El primer ministro ha dicho que se quedará en su puesto después de que su secretario de Salud, Wes Streeting, dimitiera y Burnham, su crítico de larga data, anunciara un intento de volver a ingresar al parlamento para desafiarlo. Más de 90 parlamentarios han pedido a Starmer que establezca un cronograma para renunciar. Si bien actualmente no hay una carrera por el liderazgo en marcha, ahora es más probable que haya una que nunca bajo su mandato.
Burnham y Streeting han manifestado su intención de postularse para el puesto más alto, pero tres aliados parlamentarios de Carns (a quienes se les concedió el anonimato para discutir asuntos delicados) argumentaron que cualquier competencia no debe limitarse a los dos favoritos.

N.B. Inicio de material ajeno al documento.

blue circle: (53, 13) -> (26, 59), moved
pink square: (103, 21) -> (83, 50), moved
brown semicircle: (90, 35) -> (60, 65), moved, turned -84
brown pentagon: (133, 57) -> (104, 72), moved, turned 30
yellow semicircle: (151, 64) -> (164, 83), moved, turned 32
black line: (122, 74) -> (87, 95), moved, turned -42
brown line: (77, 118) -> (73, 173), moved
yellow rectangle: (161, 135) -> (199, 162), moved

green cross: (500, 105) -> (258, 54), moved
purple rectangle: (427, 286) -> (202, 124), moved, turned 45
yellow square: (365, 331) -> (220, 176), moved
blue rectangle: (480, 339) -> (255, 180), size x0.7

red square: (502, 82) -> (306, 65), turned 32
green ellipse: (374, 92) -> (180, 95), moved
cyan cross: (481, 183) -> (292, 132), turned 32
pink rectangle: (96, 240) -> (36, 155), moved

Un parlamentario laborista que respalda a Carns dijo que apelaba a un “amplio espectro” dentro del partido y que, en algunos temas, “está más a la izquierda de lo que quizás la gente podría pensar”. Dijeron que hasta ahora había obtenido un apoyo positivo entre “decenas” de parlamentarios, que es particularmente fuerte entre la incorporación de nuevos parlamentarios de 2024. Carns, dijeron, “mantiene abiertas sus opciones”.

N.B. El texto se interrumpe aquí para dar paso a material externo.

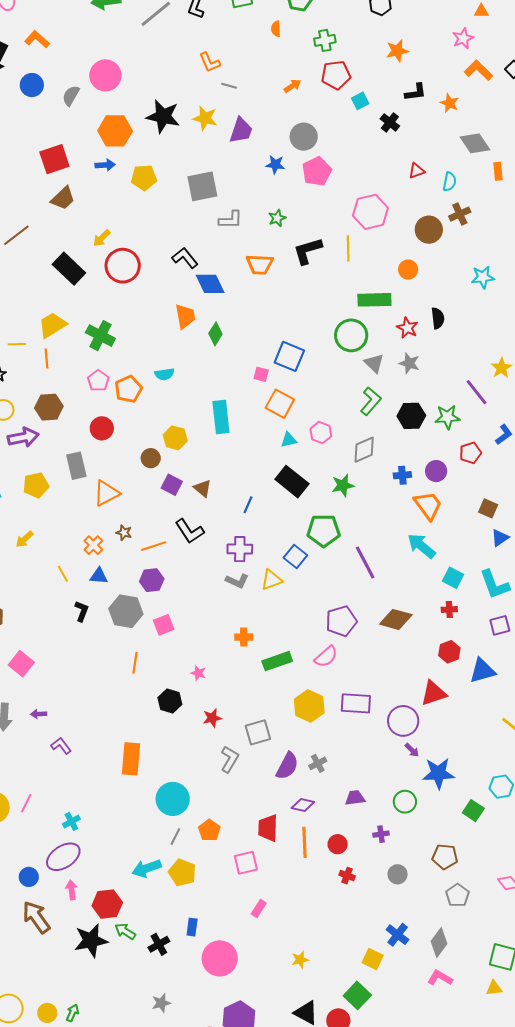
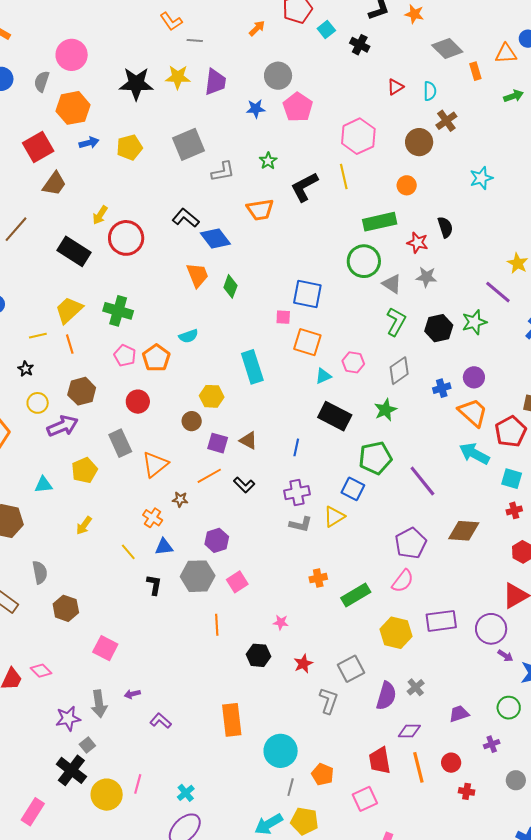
orange hexagon: (115, 131) -> (73, 108), moved
red pentagon: (470, 453) -> (511, 431), moved, size x1.4
black L-shape: (190, 531) -> (244, 485), size x0.7
orange line: (154, 546) -> (209, 476), moved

La misma persona dijo que Carns “ve al ejército como un vehículo de movilidad social” y argumentó que está en posición de atraer el apoyo de los parlamentarios en los lugares donde la reforma representa una amenaza para el Partido Laborista –conocido como el Muro Rojo– así como de sus representantes escoceses. Se sabe que Carns tiene buenos vínculos con la ex vicelíder laborista Angela Rayner, y la pareja se ha unido por su experiencia compartida de crecer en circunstancias de pobreza.
Un segundo parlamentario dijo que Carns quería hablar de resiliencia, que no se refería sólo a la política de defensa, sino a “devolver a la gente a un espacio donde puedan vivir cómodamente y tener un poco de dinero extra para disfrutar de sus vidas”.